(Enunciado):
Según el texto dado, ¿cómo era España en 1975?

(Texto dado):

..............................

ABC 13/12/16
SERAFÍN FANJUL , MIEMBRO DE LA REAL ACADEMIA DE HISTORIA
· España ya no es un país de prosperidad incipiente: tenemos un nivel de vida medio superior al de potencias mayores, de modo desigual e irregular, pero lo tenemos, en sanidad, servicios, comunicaciones, vivienda. Pero también vemos un agujero horripilante en nuestra educación, en verdad catastrófica
SI hablamos de la España actual el cuerpo no me da para sinécdoques, parábolas y artificios literarios. Nos afecta demasiado y demasiado cerca. Sin embargo, inhibirse o callar sería aceptar la innoble filosofía del mal menor. En 1975, España era un país cohesionado y de prosperidad incipiente pero firme. No había libertades políticas pero tampoco una abrumadora mayoría de españoles las reclamaba. Y no sólo por la represión policial: las legiones de demócratas y luchadores antifranquistas, en riguroso silencio cuando no solícita colaboración, debieron sufrir de modo horrible hasta 1983, cuando ya se vio que no habría marcha atrás y sólo se obtendrían medallas, sabrosas o de floripondio, manifestando desprecio por los tiempos pretéritos, entonces muy recientes. Mas dejemos tales inconsecuencias y piruetas.

..............................

(Extractos de datos):
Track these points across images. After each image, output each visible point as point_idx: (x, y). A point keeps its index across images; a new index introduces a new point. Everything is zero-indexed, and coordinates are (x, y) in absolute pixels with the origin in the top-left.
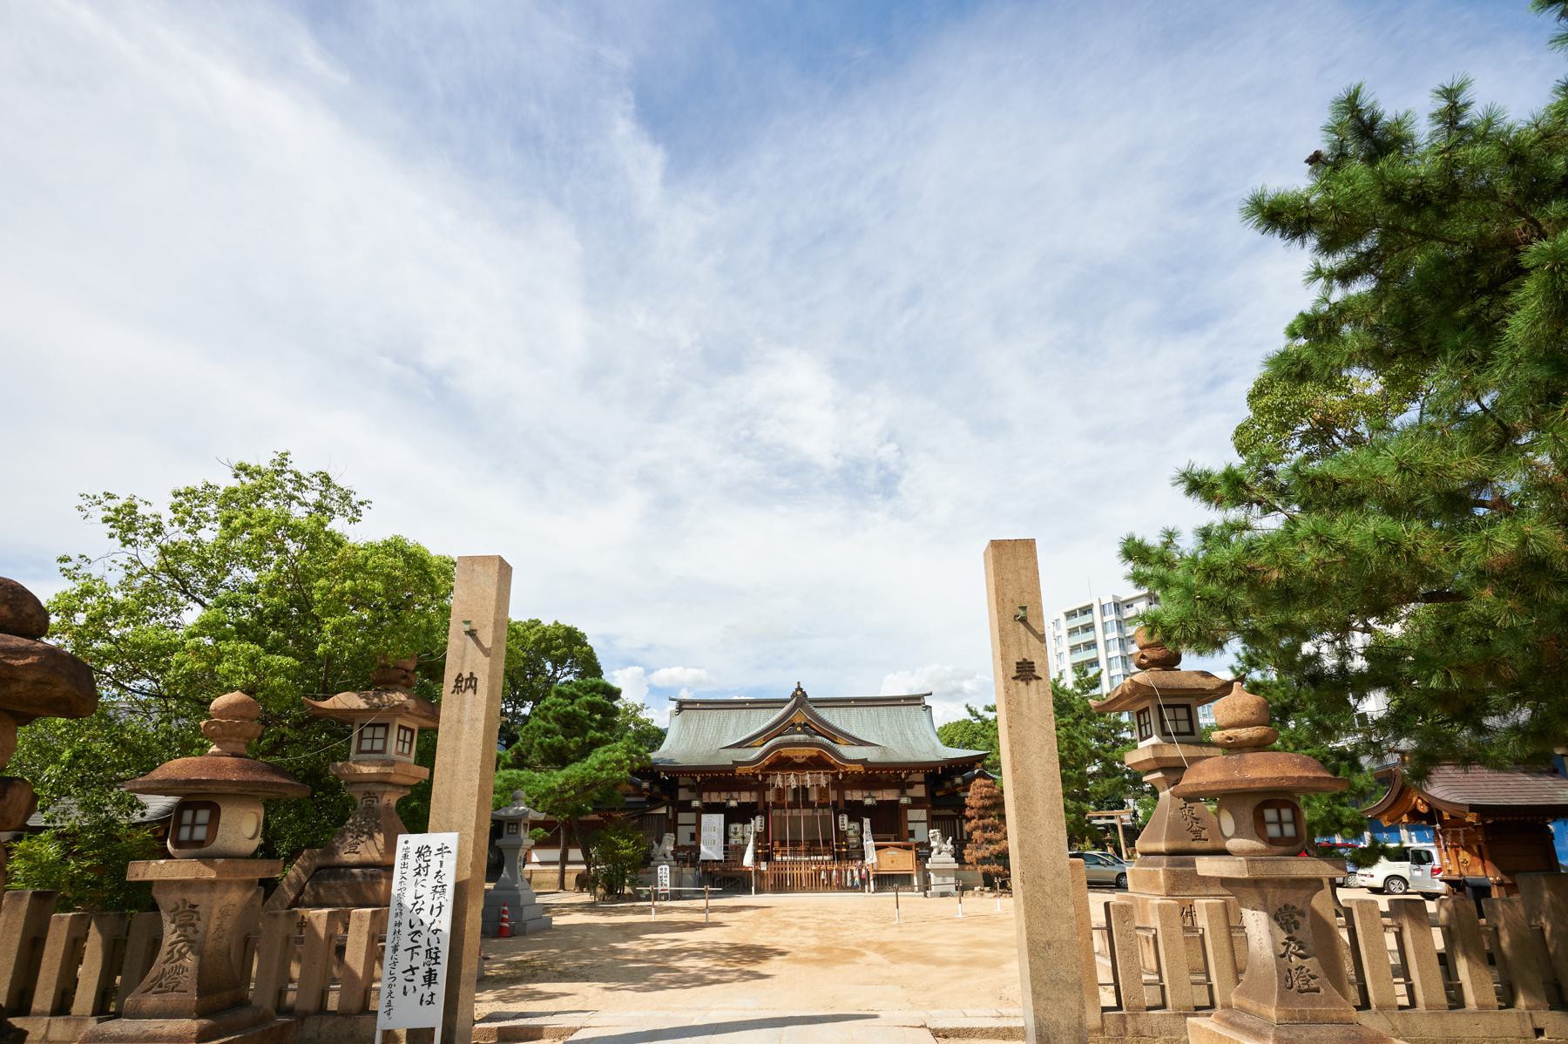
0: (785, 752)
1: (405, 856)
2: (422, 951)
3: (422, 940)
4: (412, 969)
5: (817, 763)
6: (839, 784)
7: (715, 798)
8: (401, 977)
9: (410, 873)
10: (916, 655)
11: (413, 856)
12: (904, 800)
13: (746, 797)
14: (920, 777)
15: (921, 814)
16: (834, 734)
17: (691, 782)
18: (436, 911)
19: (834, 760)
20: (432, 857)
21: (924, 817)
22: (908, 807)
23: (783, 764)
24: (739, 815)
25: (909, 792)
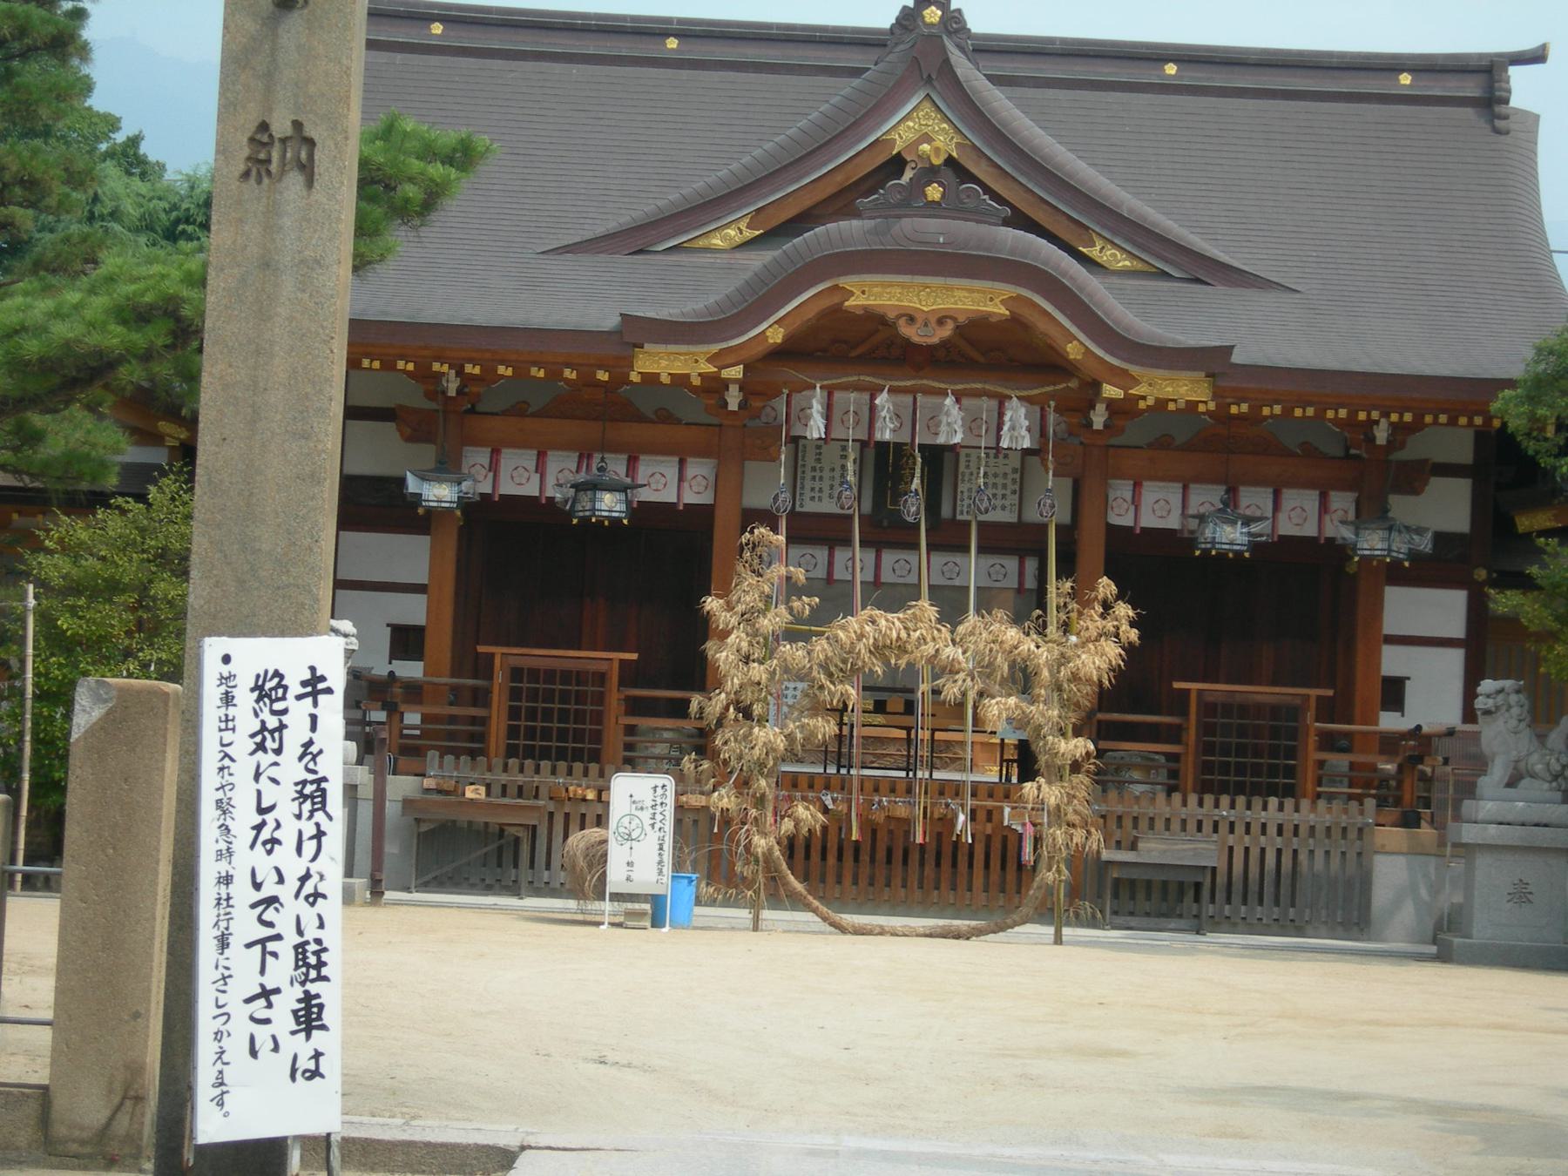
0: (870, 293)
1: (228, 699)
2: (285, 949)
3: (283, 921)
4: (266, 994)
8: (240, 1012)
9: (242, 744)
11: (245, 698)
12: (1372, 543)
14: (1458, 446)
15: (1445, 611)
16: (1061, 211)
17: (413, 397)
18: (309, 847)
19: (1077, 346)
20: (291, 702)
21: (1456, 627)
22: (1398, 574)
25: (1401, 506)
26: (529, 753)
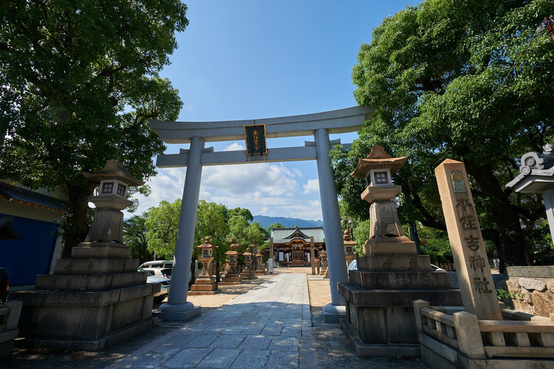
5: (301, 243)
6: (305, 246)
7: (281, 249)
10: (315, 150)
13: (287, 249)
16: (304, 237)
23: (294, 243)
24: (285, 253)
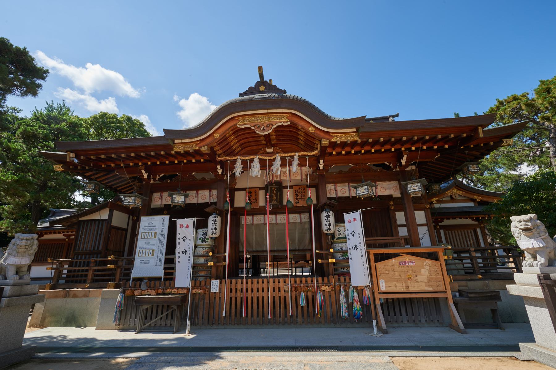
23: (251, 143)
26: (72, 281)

..............................

(Respuesta):
Un país cohesionado y de prosperidad incipiente pero firme.